According to Paul Marshall in his book A Kind of Life Imposed on Man: Vocation and Social Order from Tyndale to Locke, Calvin helped shape the modern meaning of the word talent by his revolutionary change in the interpretation of the parable of the talents. He defined the talents as gifts from God in the form of a person’s calling or natural ability, as Robert Banks and R. Paul Stevens relate in The Complete Book of Everyday Christianity.

Calvin made it clear that the use of our talents is not restricted to the church or to its pious duties. It encompasses the whole of creation. Marshall reports that Calvin challenged believers “to work, to perform, to develop, to progress, to change, to choose, to be active, and to overcome until the day of their death or the return of their Lord.”

Biblical scholars have expanded on Calvin’s definition of the word talent, while also expressing caution to avoid reading current meanings of the word back into the parable.

Contemporary Interpretations of the Word “Talent”

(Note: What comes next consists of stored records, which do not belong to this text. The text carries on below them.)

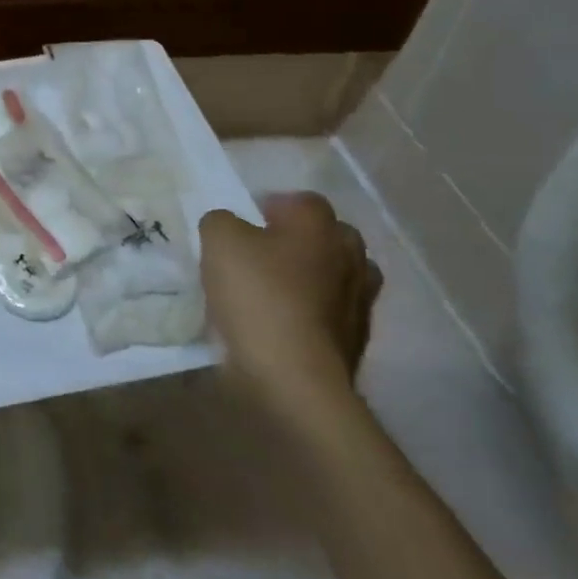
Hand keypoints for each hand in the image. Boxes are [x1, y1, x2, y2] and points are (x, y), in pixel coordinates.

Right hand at [199, 192, 381, 416]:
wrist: (294, 378)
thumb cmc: (258, 297)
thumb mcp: (218, 241)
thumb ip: (222, 221)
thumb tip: (231, 226)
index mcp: (319, 226)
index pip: (302, 201)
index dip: (273, 206)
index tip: (246, 224)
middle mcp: (349, 257)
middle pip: (328, 236)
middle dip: (299, 240)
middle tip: (262, 254)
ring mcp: (359, 301)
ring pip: (335, 275)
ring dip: (311, 278)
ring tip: (274, 291)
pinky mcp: (356, 341)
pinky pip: (332, 313)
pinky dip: (312, 314)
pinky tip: (282, 324)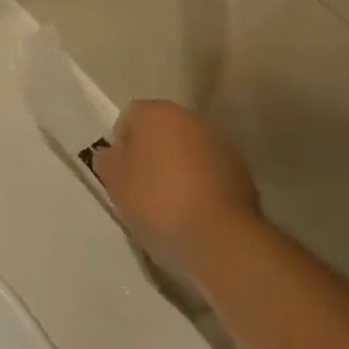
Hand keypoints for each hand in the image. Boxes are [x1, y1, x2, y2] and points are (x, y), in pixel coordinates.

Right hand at [94, 100, 261, 270]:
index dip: (121, 144)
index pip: (130, 117)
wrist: (218, 234)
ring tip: (169, 203)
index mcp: (158, 113)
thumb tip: (112, 153)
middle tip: (141, 188)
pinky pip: (209, 170)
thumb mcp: (116, 184)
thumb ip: (108, 161)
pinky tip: (194, 210)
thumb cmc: (157, 201)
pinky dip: (200, 182)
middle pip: (162, 130)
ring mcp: (220, 142)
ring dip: (178, 167)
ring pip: (188, 149)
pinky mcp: (241, 169)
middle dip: (151, 152)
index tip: (120, 173)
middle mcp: (191, 118)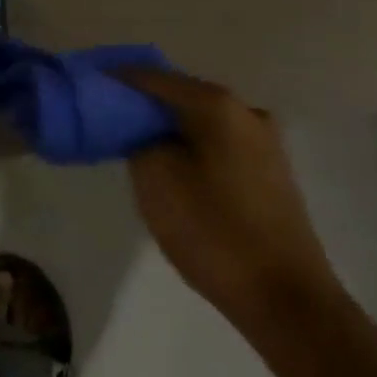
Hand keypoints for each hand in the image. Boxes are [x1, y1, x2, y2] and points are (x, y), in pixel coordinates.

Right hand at [120, 68, 339, 333]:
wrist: (286, 299)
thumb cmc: (214, 231)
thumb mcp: (155, 180)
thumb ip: (139, 140)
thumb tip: (143, 131)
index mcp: (218, 105)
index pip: (155, 77)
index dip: (119, 80)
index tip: (90, 86)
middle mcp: (247, 112)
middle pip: (182, 97)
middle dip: (145, 106)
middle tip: (109, 119)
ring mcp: (266, 143)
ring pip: (202, 123)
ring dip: (170, 130)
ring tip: (137, 146)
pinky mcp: (272, 173)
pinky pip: (220, 146)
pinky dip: (192, 149)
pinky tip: (174, 170)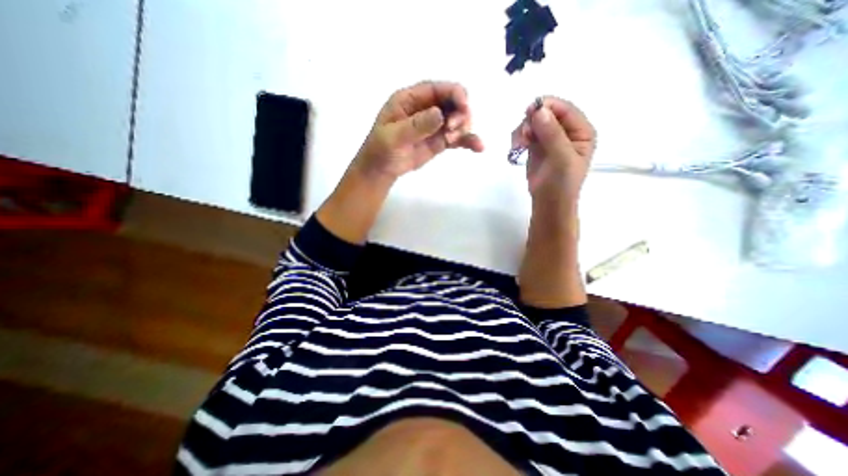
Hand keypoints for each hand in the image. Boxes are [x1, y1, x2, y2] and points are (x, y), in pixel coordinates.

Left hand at [352, 81, 482, 180]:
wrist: (382, 169)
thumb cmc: (381, 150)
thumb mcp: (393, 137)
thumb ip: (416, 126)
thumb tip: (440, 115)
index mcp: (411, 99)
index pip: (437, 89)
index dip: (454, 93)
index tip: (463, 105)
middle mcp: (426, 108)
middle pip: (453, 102)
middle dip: (459, 113)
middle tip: (453, 130)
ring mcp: (435, 125)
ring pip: (458, 119)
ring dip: (464, 127)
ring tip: (452, 140)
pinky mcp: (440, 141)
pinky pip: (457, 137)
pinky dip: (468, 141)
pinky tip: (479, 148)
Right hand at [509, 96, 594, 204]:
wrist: (548, 203)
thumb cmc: (561, 184)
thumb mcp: (562, 159)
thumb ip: (552, 134)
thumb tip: (539, 111)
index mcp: (581, 131)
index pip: (565, 110)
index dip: (548, 106)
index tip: (530, 110)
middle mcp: (566, 132)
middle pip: (548, 114)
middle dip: (533, 120)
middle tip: (523, 134)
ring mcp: (550, 139)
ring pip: (534, 123)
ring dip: (524, 130)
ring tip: (519, 145)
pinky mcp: (536, 147)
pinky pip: (526, 134)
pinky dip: (519, 137)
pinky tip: (517, 147)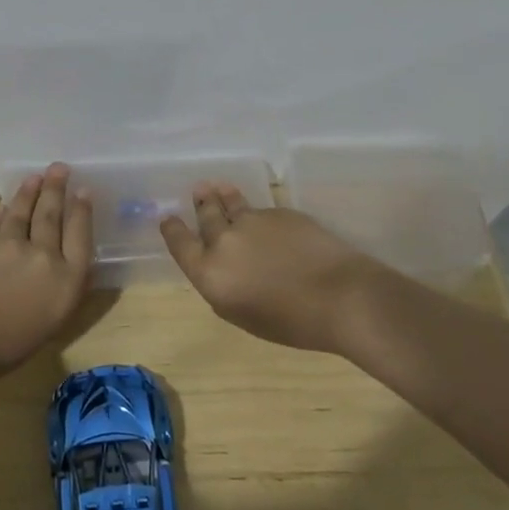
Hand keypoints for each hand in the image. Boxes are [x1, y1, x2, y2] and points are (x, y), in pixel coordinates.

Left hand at [0, 163, 94, 375]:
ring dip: (30, 191)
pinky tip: (6, 203)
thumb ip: (61, 287)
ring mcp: (10, 244)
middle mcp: (43, 255)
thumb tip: (62, 261)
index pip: (80, 236)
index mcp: (66, 280)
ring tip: (36, 177)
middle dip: (57, 189)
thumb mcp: (52, 321)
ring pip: (22, 211)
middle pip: (52, 215)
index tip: (83, 191)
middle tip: (59, 168)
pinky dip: (3, 210)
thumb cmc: (9, 345)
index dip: (82, 211)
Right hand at [160, 182, 396, 354]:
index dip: (173, 229)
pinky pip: (262, 211)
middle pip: (206, 215)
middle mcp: (224, 241)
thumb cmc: (291, 322)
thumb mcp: (243, 315)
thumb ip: (224, 288)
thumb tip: (222, 270)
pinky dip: (259, 214)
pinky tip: (266, 219)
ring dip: (224, 196)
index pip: (180, 244)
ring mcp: (253, 221)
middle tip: (200, 191)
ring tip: (220, 187)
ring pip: (232, 204)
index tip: (169, 218)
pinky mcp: (280, 212)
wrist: (339, 296)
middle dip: (201, 203)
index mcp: (210, 273)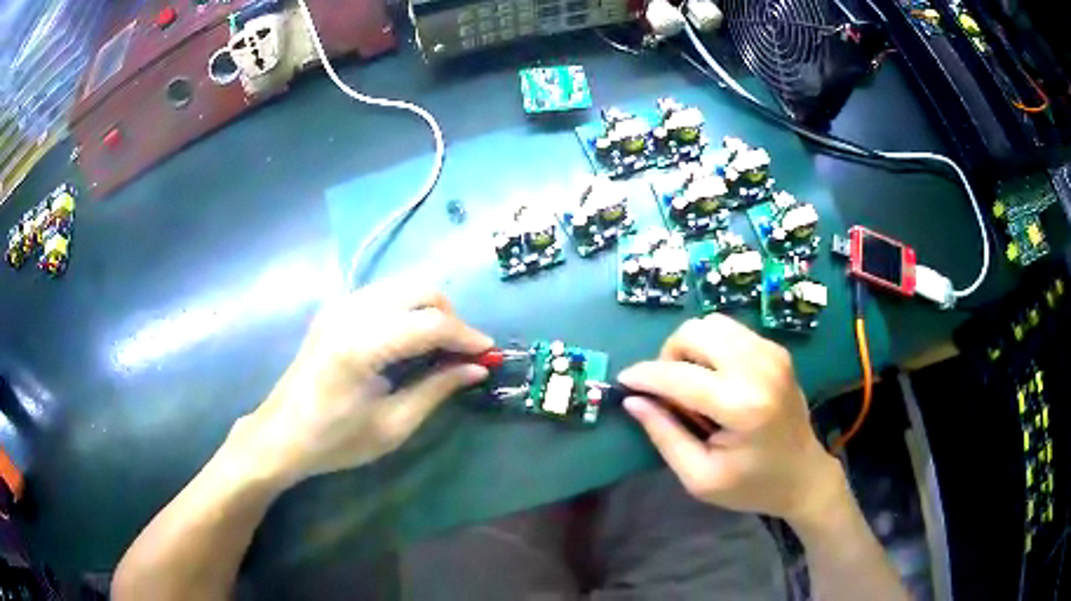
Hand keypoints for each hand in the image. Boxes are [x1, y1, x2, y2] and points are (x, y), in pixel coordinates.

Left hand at [228, 283, 492, 486]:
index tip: (488, 355)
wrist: (282, 434)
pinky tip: (410, 339)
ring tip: (440, 347)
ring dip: (431, 309)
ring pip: (404, 285)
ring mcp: (340, 304)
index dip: (467, 336)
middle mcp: (351, 312)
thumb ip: (437, 390)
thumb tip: (477, 368)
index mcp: (362, 345)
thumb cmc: (335, 440)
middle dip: (451, 317)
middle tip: (462, 353)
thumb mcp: (392, 426)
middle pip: (421, 289)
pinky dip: (408, 308)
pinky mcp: (336, 308)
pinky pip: (385, 293)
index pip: (430, 323)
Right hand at [618, 314, 842, 525]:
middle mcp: (760, 368)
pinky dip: (712, 348)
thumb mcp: (700, 477)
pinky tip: (715, 378)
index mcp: (743, 406)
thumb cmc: (751, 485)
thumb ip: (665, 435)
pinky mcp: (776, 350)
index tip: (624, 382)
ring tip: (692, 383)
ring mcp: (772, 353)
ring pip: (712, 323)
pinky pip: (730, 331)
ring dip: (690, 348)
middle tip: (669, 391)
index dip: (645, 376)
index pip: (679, 375)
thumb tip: (633, 401)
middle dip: (670, 356)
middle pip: (696, 332)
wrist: (804, 475)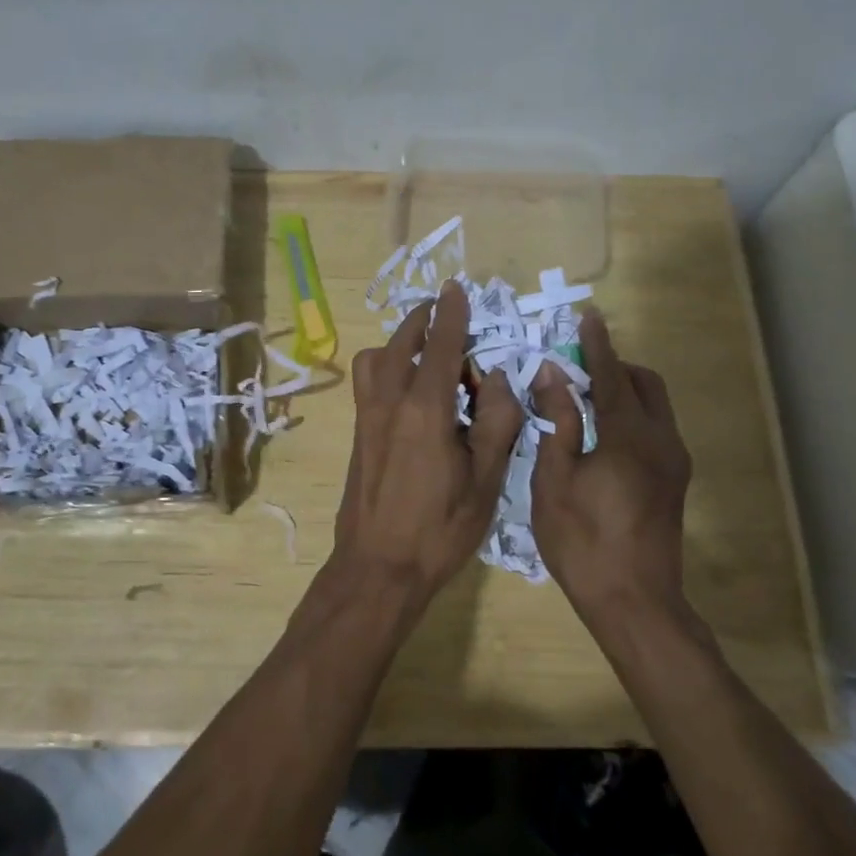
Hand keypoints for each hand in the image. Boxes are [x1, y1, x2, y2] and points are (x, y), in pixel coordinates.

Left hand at [334, 281, 524, 598]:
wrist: (378, 567)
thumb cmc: (440, 528)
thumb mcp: (486, 479)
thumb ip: (498, 421)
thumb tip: (499, 378)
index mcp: (425, 409)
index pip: (442, 345)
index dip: (452, 314)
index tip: (456, 287)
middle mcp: (389, 402)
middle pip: (402, 343)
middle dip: (424, 321)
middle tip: (446, 318)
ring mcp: (366, 417)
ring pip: (376, 359)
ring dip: (401, 343)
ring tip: (428, 352)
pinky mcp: (356, 433)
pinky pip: (368, 381)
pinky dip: (387, 366)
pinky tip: (410, 389)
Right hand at [531, 312, 712, 646]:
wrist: (635, 602)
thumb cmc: (582, 541)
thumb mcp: (554, 480)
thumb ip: (557, 422)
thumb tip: (552, 376)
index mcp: (628, 436)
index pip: (612, 376)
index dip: (596, 345)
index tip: (588, 316)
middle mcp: (661, 441)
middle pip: (645, 383)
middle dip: (615, 366)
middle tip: (576, 368)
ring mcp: (674, 463)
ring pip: (655, 406)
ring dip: (625, 390)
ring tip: (584, 399)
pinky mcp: (675, 481)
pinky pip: (656, 428)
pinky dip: (632, 415)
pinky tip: (601, 434)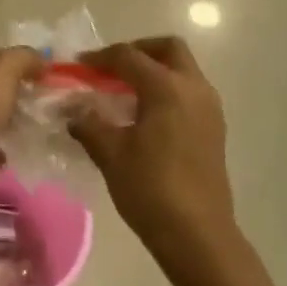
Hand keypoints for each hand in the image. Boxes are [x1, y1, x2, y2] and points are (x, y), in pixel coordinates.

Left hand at [0, 48, 42, 218]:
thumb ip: (23, 58)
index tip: (45, 71)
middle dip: (20, 94)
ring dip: (21, 122)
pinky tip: (37, 146)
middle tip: (54, 98)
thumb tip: (44, 60)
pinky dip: (16, 148)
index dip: (14, 64)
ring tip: (53, 120)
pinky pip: (1, 150)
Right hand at [69, 38, 232, 266]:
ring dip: (154, 71)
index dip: (100, 58)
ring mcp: (209, 108)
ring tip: (122, 93)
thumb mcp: (110, 153)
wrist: (198, 236)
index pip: (129, 56)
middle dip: (138, 51)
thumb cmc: (151, 189)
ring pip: (182, 70)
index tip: (78, 66)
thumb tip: (72, 108)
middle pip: (168, 49)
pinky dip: (166, 90)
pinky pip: (188, 92)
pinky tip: (143, 116)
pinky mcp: (214, 129)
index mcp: (167, 87)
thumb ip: (88, 122)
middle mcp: (194, 88)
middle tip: (110, 68)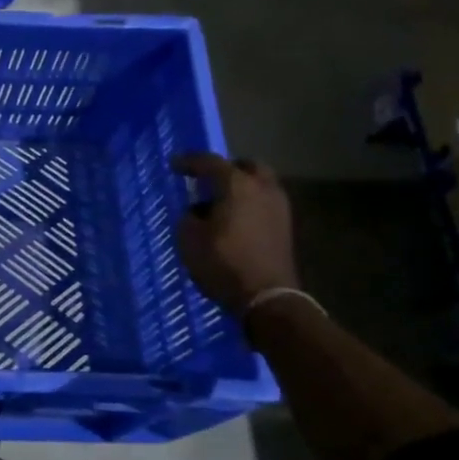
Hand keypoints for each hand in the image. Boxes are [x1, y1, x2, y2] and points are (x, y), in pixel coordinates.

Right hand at [171, 152, 298, 314]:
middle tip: (206, 178)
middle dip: (226, 168)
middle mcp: (263, 189)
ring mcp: (279, 208)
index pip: (211, 162)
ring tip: (218, 203)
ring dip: (240, 187)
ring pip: (259, 184)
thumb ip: (189, 217)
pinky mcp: (285, 227)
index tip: (174, 165)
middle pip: (246, 166)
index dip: (189, 162)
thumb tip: (198, 212)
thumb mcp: (189, 239)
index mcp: (237, 185)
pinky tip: (232, 220)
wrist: (267, 297)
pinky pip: (263, 203)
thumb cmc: (223, 262)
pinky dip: (248, 204)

Contemporary biblical scholars have expressed concern that if we equate talents with gifts and abilities throughout Jesus’s parable, the conclusion is difficult to justify. Ben Chenoweth argues this in his article, “Identifying the Talents: Contextual Clues for the Interpretation of the Parable of the Talents,” saying,

The first two servants double their “talents;” this implies that using one’s gifts and abilities will result in the gaining of more gifts and abilities rather than improving the gifts and abilities one already has, which is the usual understanding.

Additional difficulties arise when the one talent of the lazy servant is taken away and given to the first servant. It is unclear how that part of the parable could refer to gifts and abilities.

Taking this caution into account, other scholars have offered expanded definitions.

  • John B. Carpenter gives a more open interpretation in his article, “The Parable of the Talents in Missionary Perspective“: “Parables are about principles, and this parable is about faithfulness of endeavor.” He goes on to say the money was used as an example of everything with which we have been endowed by God and that we cannot identify the talents more specifically.
  • R.T. France’s commentary on Matthew argues that talents refers to “the specific privileges and opportunities of the kingdom of heaven…to be faithfully exploited before the master returns.”

D.A. Carson agrees that we cannot pin down the precise definition of talent:

Attempts to identify the talents with spiritual gifts, the law, natural endowments, the gospel, or whatever else, leads to a narrowing of the parable with which Jesus would have been uncomfortable. Perhaps he chose the talent or mina symbolism because of its capacity for varied application.

In the most general sense, we can conclude that the talents are, as Banks and Stevens remind us, “creational, deriving from the creative activity of God, who invites us through their use to be co-creators with God to make God’s world work and to build up the body of Christ.” They are the tools God gives us to carry out the cultural mandate. In this context, we can be assured that whatever the Lord gives us now he will ask us about later, expecting us to diligently work with these resources for the furtherance of his kingdom.